04 Application Path Reform, Self-Employed EP Becomes New Hotspot
Facing rising salary thresholds, self-employed EP applications surged 35% in Q1 2025. This path allows applicants to register a company in Singapore and hire themselves as executives, proactively setting salaries to meet standards.
But regulatory oversight has also been upgraded:
- Enhanced credibility requirements for materials: Qualifications need CSSD certification + blockchain storage, bank statements must be obtained via direct API connection (screenshots prohibited)
- Business plans must quantify local contribution: Submit 3-year financial projections in XBRL format, add quantified "Singapore Value Contribution" chapter
- Increased operational costs: Fintech company first-year audit fees rise to S$8,000
Self-employed EP forms differentiated positioning from traditional EntrePass:
- Self-employed EP: Suitable for mature business models, allows immediate family accompaniment
- EntrePass: For tech innovators, but no family accompaniment in first year, requires funding ≥S$50,000 within 12 months
A cross-border e-commerce founder who settled in Singapore via self-employed EP candidly shared: "Although self-determined salaries offer operational flexibility, MOM will verify the reasonableness between salary and company scale. Inflated salaries will trigger reviews."
05 Strategic Recommendations, Practical Solutions for New Regulations
For those planning to apply for EP in 2025, three strategies are particularly crucial:
Secure position under old standards in advance: The new policy includes a transition period. Applications submitted before end-2024 still use old salary thresholds (S$5,000 for general industries). Multiple consulting firms' data shows Q4 2024 EP applications surged 40% year-on-year, reflecting applicants' urgent response.
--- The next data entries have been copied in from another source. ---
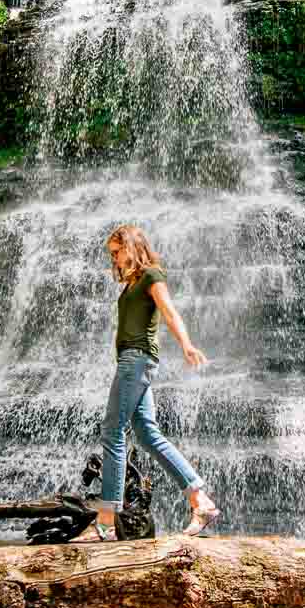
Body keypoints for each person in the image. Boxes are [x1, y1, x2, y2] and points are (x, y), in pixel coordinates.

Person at [72, 224, 221, 541]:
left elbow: (169, 312)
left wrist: (187, 345)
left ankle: (107, 521)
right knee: (147, 433)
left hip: (135, 361)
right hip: (133, 361)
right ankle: (201, 501)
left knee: (112, 431)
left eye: (116, 251)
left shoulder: (152, 275)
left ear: (131, 245)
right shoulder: (131, 283)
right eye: (110, 254)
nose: (113, 258)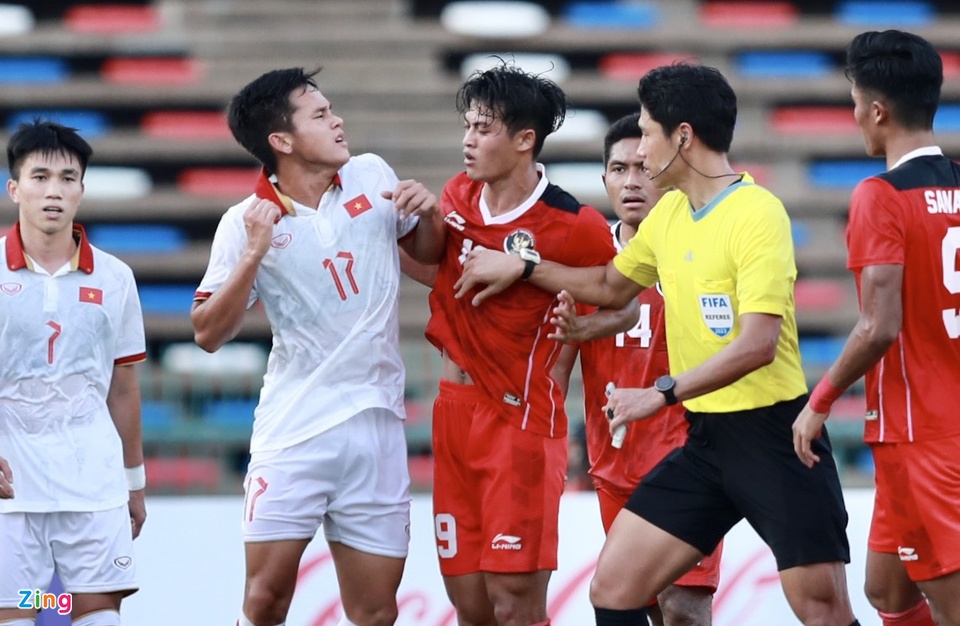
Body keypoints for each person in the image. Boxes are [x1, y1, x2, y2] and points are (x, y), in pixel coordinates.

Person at [456, 63, 861, 626]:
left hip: (774, 437)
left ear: (683, 136)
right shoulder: (669, 213)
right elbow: (609, 285)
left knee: (822, 610)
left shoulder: (757, 212)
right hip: (705, 443)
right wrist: (525, 267)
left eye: (647, 134)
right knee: (614, 587)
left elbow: (758, 346)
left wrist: (661, 393)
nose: (642, 153)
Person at [191, 67, 444, 626]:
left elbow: (428, 257)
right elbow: (207, 333)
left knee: (375, 612)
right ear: (281, 141)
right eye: (321, 115)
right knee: (264, 600)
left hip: (377, 426)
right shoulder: (243, 223)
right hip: (296, 430)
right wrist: (254, 253)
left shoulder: (371, 174)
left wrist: (429, 214)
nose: (338, 121)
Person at [424, 63, 617, 626]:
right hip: (452, 412)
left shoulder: (574, 223)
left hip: (520, 421)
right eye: (467, 126)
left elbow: (621, 299)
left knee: (515, 605)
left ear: (524, 139)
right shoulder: (456, 196)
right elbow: (437, 269)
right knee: (470, 605)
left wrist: (534, 276)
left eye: (483, 128)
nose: (468, 140)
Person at [793, 29, 960, 626]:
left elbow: (878, 325)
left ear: (879, 110)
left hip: (921, 434)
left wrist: (819, 401)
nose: (856, 114)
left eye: (856, 103)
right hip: (937, 424)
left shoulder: (879, 196)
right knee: (888, 592)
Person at [550, 113, 720, 626]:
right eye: (618, 169)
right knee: (633, 603)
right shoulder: (588, 261)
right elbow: (557, 365)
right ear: (603, 178)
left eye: (643, 168)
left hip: (688, 456)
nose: (631, 182)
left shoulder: (699, 250)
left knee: (683, 607)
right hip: (613, 465)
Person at [0, 120, 147, 626]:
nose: (54, 191)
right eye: (40, 177)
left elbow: (123, 388)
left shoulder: (115, 277)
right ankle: (49, 604)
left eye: (67, 179)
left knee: (96, 611)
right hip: (11, 489)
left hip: (95, 485)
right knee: (17, 612)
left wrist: (134, 482)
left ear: (81, 190)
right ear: (14, 188)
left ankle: (58, 604)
Precisely target COMPASS scoring points: Young applicants should strengthen qualifications (graduates from world's top 100 universities earn 10 bonus points), while senior professionals need salary items to compensate for age disadvantages. Companies must adjust recruitment structures, optimizing foreign and local employee ratios to gain diversity scores.
Leverage policy dividend areas:
- Green economy, AI, biomedical talents enjoy expedited channels
- Monthly salary ≥S$22,500 exempts from COMPASS scoring
- Salary reaching S$12,000 allows parent Long Term Visit Pass (LTVP) applications
As the National University of Singapore Business School report indicates, Q1 2025 saw financial industry foreign middle management applications drop 18%, while tech sector high-end talent approval rates rose 12%. Data confirms policy expectations - salary thresholds act as a filter, directing foreign labor toward sectors most needed for Singapore's economic transformation.
For applicants, whether sprinting for COMPASS's 40-point baseline or choosing the self-employed EP path, the core logic has shifted: only when individual professional value deeply aligns with Singapore's national industrial needs will that S$5,600 threshold transform from barrier to gateway.